Print every line of text in the records below with no changes. Leave the pictures out of your answer.

Entries taken from a collection
*** Block opens ***

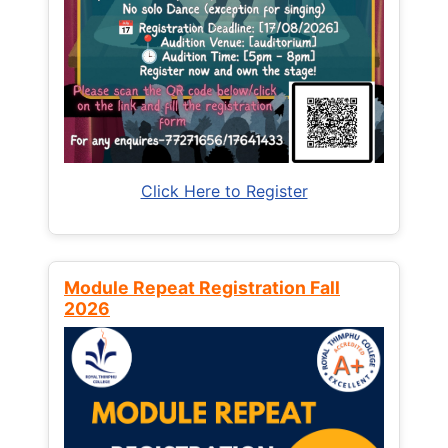
Click Here to Register
Module Repeat Registration Fall
2026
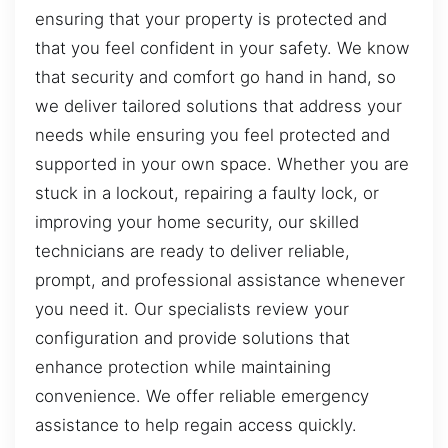
ensuring that your property is protected and
that you feel confident in your safety. We know
that security and comfort go hand in hand, so
we deliver tailored solutions that address your
needs while ensuring you feel protected and
supported in your own space. Whether you are
stuck in a lockout, repairing a faulty lock, or
improving your home security, our skilled
technicians are ready to deliver reliable,
prompt, and professional assistance whenever
you need it. Our specialists review your
configuration and provide solutions that
enhance protection while maintaining
convenience. We offer reliable emergency
assistance to help regain access quickly.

*** Block closes ***

THE ANSWER
Click Here to Register
Module Repeat Registration Fall
2026
ensuring that your property is protected and
that you feel confident in your safety. We know
that security and comfort go hand in hand, so
we deliver tailored solutions that address your
needs while ensuring you feel protected and
supported in your own space. Whether you are
stuck in a lockout, repairing a faulty lock, or
improving your home security, our skilled
technicians are ready to deliver reliable,
prompt, and professional assistance whenever
you need it. Our specialists review your
configuration and provide solutions that
enhance protection while maintaining
convenience. We offer reliable emergency
assistance to help regain access quickly.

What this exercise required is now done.